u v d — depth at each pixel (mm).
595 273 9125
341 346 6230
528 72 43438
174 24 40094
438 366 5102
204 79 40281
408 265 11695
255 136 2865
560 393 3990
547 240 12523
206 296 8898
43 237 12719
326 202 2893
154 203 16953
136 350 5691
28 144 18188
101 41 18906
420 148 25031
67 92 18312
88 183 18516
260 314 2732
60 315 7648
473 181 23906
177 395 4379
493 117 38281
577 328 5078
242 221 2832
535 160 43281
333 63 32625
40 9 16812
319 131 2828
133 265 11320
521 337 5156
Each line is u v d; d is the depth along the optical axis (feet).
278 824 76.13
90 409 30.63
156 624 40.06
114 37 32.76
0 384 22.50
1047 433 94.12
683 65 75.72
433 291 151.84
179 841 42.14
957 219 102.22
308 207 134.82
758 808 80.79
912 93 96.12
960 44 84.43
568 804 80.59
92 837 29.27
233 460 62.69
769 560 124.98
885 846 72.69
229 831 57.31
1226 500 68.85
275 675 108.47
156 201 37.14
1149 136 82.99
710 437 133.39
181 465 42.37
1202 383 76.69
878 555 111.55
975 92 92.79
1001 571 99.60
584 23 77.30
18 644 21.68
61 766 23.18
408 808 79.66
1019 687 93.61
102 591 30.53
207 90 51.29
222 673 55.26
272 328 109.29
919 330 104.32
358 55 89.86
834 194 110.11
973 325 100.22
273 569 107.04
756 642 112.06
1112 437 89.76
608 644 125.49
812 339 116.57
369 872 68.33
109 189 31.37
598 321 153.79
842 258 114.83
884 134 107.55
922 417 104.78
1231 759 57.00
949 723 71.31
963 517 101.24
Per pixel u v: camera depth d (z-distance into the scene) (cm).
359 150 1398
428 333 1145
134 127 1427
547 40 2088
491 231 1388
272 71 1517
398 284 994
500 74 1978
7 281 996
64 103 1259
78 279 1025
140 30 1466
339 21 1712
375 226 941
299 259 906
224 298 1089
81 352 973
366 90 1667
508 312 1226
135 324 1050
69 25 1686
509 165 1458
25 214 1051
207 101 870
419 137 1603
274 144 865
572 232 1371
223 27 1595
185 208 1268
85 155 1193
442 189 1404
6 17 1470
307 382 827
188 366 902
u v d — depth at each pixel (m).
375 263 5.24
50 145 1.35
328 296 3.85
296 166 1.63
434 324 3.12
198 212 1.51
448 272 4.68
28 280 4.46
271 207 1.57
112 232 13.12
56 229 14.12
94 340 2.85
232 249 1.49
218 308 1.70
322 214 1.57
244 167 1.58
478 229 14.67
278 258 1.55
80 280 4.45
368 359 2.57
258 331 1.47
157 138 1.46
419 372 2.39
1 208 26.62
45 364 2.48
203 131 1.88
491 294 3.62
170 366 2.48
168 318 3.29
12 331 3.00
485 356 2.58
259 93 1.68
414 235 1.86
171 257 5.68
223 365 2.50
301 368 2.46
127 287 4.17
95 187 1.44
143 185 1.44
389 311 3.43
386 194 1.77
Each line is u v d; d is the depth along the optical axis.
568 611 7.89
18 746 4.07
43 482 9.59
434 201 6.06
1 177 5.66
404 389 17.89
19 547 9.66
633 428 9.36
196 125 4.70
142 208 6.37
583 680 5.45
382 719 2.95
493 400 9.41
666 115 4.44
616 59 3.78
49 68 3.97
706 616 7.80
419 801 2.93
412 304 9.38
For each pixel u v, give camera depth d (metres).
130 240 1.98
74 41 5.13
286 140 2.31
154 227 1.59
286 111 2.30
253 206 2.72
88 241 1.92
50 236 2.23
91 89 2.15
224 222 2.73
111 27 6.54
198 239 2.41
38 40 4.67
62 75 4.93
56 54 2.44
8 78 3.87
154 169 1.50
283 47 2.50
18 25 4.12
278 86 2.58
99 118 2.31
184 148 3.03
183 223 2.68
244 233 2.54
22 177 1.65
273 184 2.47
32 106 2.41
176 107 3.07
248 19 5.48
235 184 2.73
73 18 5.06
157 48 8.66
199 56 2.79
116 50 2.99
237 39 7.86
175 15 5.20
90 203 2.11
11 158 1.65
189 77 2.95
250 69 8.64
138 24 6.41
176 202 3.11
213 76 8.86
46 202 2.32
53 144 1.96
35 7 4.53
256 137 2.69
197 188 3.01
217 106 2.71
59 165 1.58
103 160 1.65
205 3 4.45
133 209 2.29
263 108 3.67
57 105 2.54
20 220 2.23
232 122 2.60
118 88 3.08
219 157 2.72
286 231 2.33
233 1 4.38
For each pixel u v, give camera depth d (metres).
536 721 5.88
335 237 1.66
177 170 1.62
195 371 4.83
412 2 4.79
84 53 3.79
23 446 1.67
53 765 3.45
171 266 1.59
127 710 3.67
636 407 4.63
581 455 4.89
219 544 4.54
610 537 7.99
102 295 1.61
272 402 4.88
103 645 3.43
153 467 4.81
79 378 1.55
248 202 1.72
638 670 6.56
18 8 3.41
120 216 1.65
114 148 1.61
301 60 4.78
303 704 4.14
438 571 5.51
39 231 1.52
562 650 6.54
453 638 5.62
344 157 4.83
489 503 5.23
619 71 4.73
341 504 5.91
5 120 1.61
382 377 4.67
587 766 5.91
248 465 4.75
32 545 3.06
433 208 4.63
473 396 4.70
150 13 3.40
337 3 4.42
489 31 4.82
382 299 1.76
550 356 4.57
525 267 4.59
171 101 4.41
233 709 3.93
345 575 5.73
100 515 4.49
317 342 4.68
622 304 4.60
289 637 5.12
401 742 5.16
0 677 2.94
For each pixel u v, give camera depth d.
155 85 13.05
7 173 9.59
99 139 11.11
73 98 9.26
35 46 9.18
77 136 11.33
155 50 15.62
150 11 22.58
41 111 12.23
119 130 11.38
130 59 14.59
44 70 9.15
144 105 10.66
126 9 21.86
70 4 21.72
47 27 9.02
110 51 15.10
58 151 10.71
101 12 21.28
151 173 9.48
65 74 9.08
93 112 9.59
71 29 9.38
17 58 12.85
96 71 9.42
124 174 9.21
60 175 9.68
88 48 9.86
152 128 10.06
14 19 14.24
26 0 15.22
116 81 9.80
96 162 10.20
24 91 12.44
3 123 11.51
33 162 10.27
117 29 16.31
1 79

● EXERCISE PROMPT
Write out the material from the first line to the last, exactly.

● ANSWER FOR THIS EXERCISE
u v d — depth at each pixel (mm).
595 273 9125
341 346 6230
528 72 43438
174 24 40094
438 366 5102
204 79 40281
408 265 11695
255 136 2865
560 393 3990
547 240 12523
206 296 8898
43 237 12719
326 202 2893
154 203 16953
136 350 5691
28 144 18188
101 41 18906
420 148 25031
67 92 18312
88 183 18516
260 314 2732
60 315 7648
473 181 23906
177 395 4379
493 117 38281
577 328 5078
242 221 2832
535 160 43281
333 63 32625
40 9 16812
319 131 2828
133 265 11320
521 337 5156
Each line is u v d; d is the depth along the optical axis (feet).
278 824 76.13
90 409 30.63
156 624 40.06
114 37 32.76
0 384 22.50
1047 433 94.12
683 65 75.72
433 291 151.84
179 841 42.14
957 219 102.22
308 207 134.82
758 808 80.79
912 93 96.12
960 44 84.43
568 804 80.59
92 837 29.27
233 460 62.69
769 560 124.98
885 846 72.69
229 831 57.31
1226 500 68.85
275 675 108.47
156 201 37.14
1149 136 82.99
710 437 133.39
181 465 42.37
1202 383 76.69
878 555 111.55
975 92 92.79
1001 571 99.60
584 23 77.30
18 644 21.68
61 766 23.18
408 808 79.66
1019 687 93.61
102 591 30.53
207 90 51.29
222 673 55.26
272 328 109.29
919 330 104.32
358 55 89.86
834 194 110.11
973 325 100.22
273 569 107.04
756 642 112.06
1112 437 89.76
608 644 125.49
812 339 116.57
369 872 68.33
109 189 31.37
598 321 153.79
842 258 114.83
884 134 107.55
922 417 104.78
1231 759 57.00
949 723 71.31
963 517 101.24
Per pixel u v: camera depth d (z-distance into the scene) (cm).
359 150 1398
428 333 1145
134 127 1427
547 40 2088
491 231 1388
272 71 1517
398 284 994
500 74 1978
7 281 996
64 103 1259
78 279 1025
140 30 1466
339 21 1712
375 226 941
299 259 906
224 298 1089
81 352 973
366 90 1667
508 312 1226
135 324 1050
69 25 1686
509 165 1458
25 214 1051
207 101 870
419 137 1603
274 144 865
572 232 1371
223 27 1595
185 208 1268
85 155 1193
442 189 1404
6 17 1470
307 382 827
188 366 902
u v d — depth at each pixel (m).
375 263 5.24
50 145 1.35
328 296 3.85
296 166 1.63
434 324 3.12
198 212 1.51
448 272 4.68
28 280 4.46
271 207 1.57
112 232 13.12
56 229 14.12
94 340 2.85
232 249 1.49
218 308 1.70
322 214 1.57
244 167 1.58
478 229 14.67
278 258 1.55
80 280 4.45
368 359 2.57
258 331 1.47
157 138 1.46
419 372 2.39
1 208 26.62
45 364 2.48
203 131 1.88
491 294 3.62
170 366 2.48
168 318 3.29
12 331 3.00
485 356 2.58
259 93 1.68
414 235 1.86
171 257 5.68
223 365 2.50
301 368 2.46
127 287 4.17
95 187 1.44
143 185 1.44
389 311 3.43
386 194 1.77
Each line is u v d; d is the depth along the optical axis.
568 611 7.89
18 746 4.07
43 482 9.59
434 201 6.06
1 177 5.66
404 389 17.89
19 547 9.66
633 428 9.36
196 125 4.70
142 208 6.37
583 680 5.45
382 719 2.95
493 400 9.41
666 115 4.44
616 59 3.78
49 68 3.97
706 616 7.80
419 801 2.93
412 304 9.38
For each pixel u v, give camera depth d (metres).
130 240 1.98
74 41 5.13
286 140 2.31
154 227 1.59
286 111 2.30
253 206 2.72
88 241 1.92
50 236 2.23
91 89 2.15
224 222 2.73
111 27 6.54
198 239 2.41
38 40 4.67
62 75 4.93
56 54 2.44
8 78 3.87
154 169 1.50
283 47 2.50
18 25 4.12
278 86 2.58
99 118 2.31
184 148 3.03
183 223 2.68
244 233 2.54
22 177 1.65
273 184 2.47
32 106 2.41
176 107 3.07
248 19 5.48
235 184 2.73
73 18 5.06
157 48 8.66
199 56 2.79
116 50 2.99
237 39 7.86
175 15 5.20
90 203 2.11
11 158 1.65
189 77 2.95
250 69 8.64
138 24 6.41
176 202 3.11
213 76 8.86
46 202 2.32
53 144 1.96
35 7 4.53
256 137 2.69
197 188 3.01
217 106 2.71
59 165 1.58
103 160 1.65
205 3 4.45
133 209 2.29
263 108 3.67
57 105 2.54
20 220 2.23
232 122 2.60
118 88 3.08
219 157 2.72
286 231 2.33
233 1 4.38
For each pixel u v, give camera depth d (metres).
536 721 5.88
335 237 1.66
177 170 1.62
195 371 4.83
412 2 4.79
84 53 3.79
23 446 1.67
53 765 3.45
171 266 1.59
127 710 3.67
636 407 4.63
581 455 4.89
219 544 4.54
610 537 7.99
102 295 1.61
272 402 4.88
103 645 3.43
153 467 4.81
79 378 1.55
248 202 1.72
638 670 6.56
18 8 3.41
120 216 1.65
114 148 1.61
301 60 4.78
303 704 4.14
438 571 5.51
39 231 1.52
562 650 6.54
453 638 5.62
344 157 4.83
489 503 5.23
619 71 4.73
341 504 5.91
5 120 1.61
382 377 4.67
587 766 5.91
248 465 4.75
32 545 3.06
433 208 4.63
473 396 4.70
150 13 3.40
337 3 4.42
489 31 4.82
382 299 1.76
550 356 4.57
525 267 4.59
171 101 4.41
233 709 3.93
345 575 5.73
100 515 4.49
317 342 4.68
622 304 4.60
289 637 5.12
401 742 5.16
0 677 2.94
For each pixel u v, give camera depth d.
155 85 13.05
7 173 9.59
99 139 11.11
73 98 9.26
35 46 9.18
77 136 11.33
155 50 15.62
150 11 22.58
41 111 12.23
119 130 11.38
130 59 14.59
44 70 9.15
144 105 10.66
126 9 21.86
70 4 21.72
47 27 9.02
110 51 15.10
58 151 10.71
101 12 21.28
151 173 9.48
65 74 9.08
93 112 9.59
71 29 9.38
17 58 12.85
96 71 9.42
124 174 9.21
60 175 9.68
88 48 9.86
152 128 10.06
14 19 14.24
26 0 15.22
116 81 9.80
96 162 10.20
24 91 12.44
3 123 11.51
33 162 10.27
117 29 16.31
1 79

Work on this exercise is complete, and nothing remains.